------ Study material

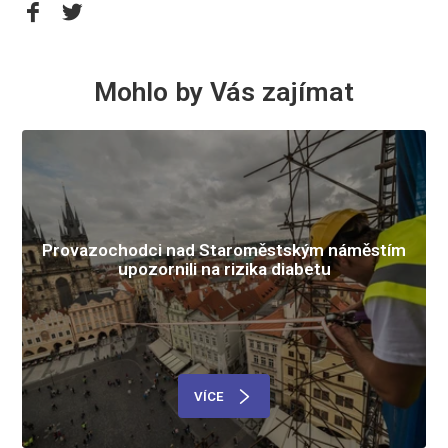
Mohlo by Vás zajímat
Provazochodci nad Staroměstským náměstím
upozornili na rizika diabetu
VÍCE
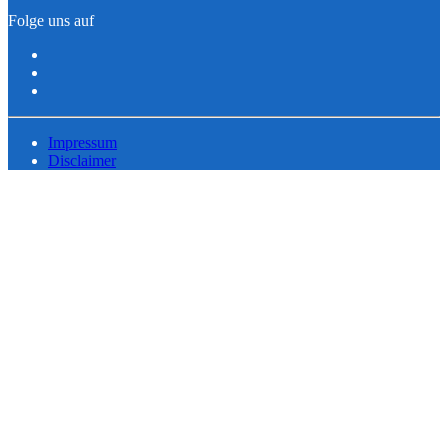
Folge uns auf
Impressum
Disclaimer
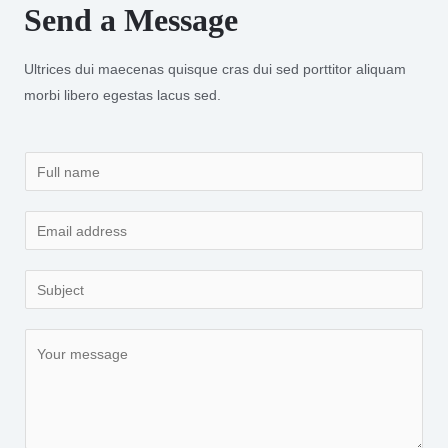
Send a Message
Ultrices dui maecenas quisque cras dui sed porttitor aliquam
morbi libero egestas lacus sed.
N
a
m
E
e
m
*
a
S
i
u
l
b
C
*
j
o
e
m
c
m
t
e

------------

> _Your objective_:
Count the lines in the rows above that contain the word "Ultrices", and report that number alone.

> _Written answer_:
1